Task requirements: Count the lines below that contain "http". Answer with the number alone.
_ _ _ _ _ _ _
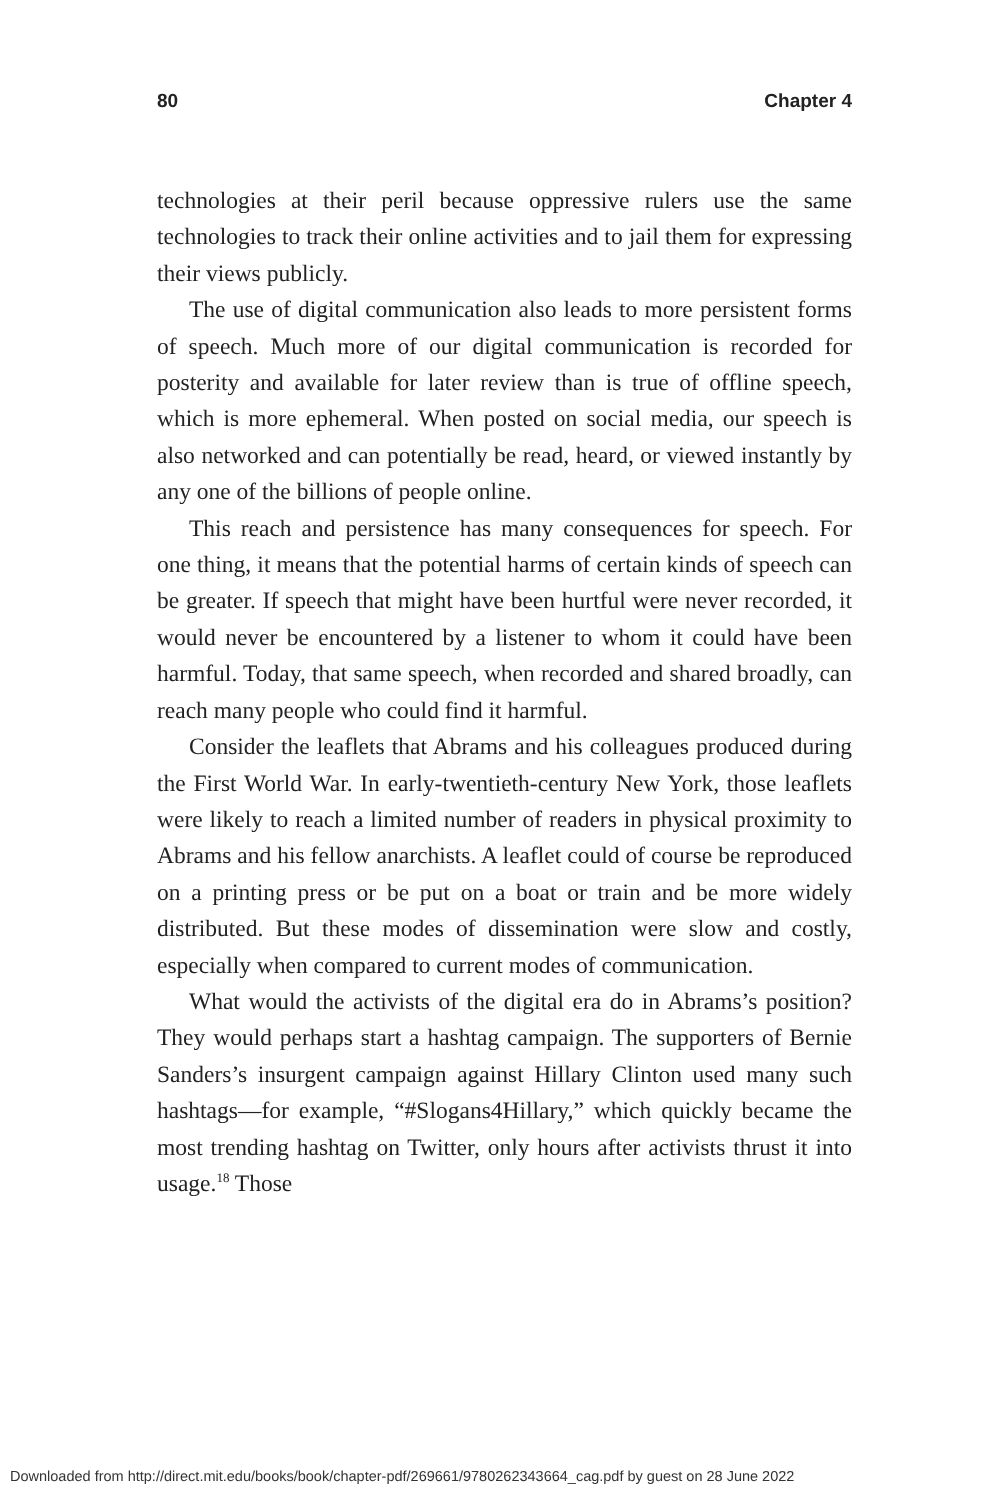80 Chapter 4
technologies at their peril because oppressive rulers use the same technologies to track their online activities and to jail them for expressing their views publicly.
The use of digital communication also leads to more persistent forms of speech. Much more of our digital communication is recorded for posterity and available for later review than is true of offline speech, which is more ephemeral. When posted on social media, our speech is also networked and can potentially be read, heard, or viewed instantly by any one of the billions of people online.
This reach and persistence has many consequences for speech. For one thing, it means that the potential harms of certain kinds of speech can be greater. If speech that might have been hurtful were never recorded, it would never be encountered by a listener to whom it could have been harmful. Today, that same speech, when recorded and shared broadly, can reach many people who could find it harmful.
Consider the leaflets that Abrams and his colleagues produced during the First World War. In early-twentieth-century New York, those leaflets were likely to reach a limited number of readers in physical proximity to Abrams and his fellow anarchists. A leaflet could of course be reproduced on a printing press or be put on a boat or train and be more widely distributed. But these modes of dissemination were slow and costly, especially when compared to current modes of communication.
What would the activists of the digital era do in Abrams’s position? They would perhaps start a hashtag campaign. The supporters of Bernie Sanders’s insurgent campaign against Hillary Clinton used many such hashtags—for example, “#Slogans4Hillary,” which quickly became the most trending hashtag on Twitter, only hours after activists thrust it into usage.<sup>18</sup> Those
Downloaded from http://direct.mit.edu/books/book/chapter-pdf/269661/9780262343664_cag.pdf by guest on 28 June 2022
_ _ _ _ _ _ _
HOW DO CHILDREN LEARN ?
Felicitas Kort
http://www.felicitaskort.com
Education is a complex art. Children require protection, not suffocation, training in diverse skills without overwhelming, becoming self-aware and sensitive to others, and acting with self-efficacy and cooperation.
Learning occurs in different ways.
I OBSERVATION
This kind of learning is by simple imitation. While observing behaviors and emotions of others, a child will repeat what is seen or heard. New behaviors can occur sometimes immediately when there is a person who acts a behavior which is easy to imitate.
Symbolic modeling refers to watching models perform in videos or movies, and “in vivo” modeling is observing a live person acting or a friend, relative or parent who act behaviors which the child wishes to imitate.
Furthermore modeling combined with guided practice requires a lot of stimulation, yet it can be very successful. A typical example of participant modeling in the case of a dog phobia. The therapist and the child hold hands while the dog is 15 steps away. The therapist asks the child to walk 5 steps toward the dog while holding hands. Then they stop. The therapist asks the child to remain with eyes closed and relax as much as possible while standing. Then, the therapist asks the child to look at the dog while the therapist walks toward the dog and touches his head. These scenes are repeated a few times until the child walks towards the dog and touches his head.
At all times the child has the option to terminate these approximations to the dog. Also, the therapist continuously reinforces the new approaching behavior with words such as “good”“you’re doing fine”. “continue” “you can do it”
_ _ _ _ _ _ _
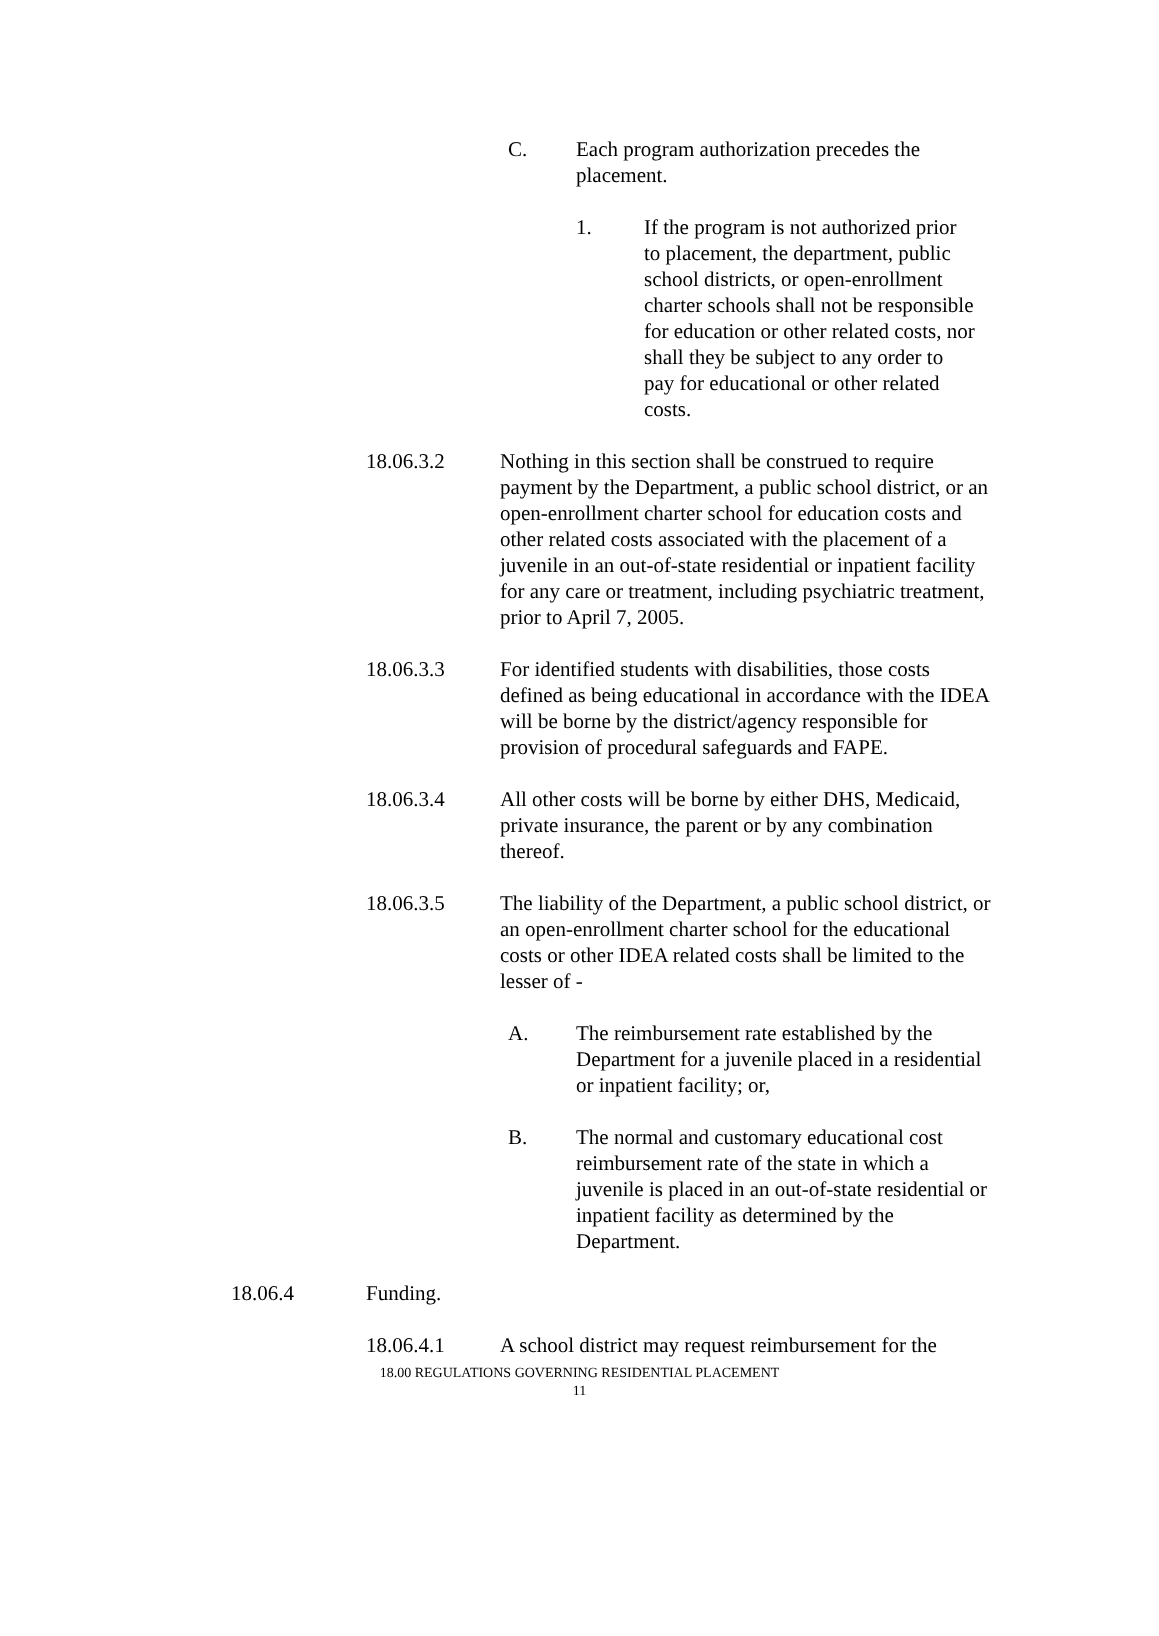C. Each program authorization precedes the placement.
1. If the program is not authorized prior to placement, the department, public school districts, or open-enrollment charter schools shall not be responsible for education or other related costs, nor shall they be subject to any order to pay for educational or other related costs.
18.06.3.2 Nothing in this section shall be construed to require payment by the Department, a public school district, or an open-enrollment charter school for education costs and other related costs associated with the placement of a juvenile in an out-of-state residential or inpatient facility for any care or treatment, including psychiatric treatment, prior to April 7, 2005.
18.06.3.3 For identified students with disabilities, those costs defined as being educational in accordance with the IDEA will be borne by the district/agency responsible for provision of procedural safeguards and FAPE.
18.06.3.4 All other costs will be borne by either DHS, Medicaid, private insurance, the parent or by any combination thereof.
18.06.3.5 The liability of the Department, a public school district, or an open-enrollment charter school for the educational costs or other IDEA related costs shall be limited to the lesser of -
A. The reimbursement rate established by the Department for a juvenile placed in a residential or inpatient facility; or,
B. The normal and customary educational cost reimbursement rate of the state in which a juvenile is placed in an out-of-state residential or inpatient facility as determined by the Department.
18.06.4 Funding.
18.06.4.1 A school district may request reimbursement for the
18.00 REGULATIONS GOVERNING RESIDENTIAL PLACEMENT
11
_ _ _ _ _ _ _
Task result: 2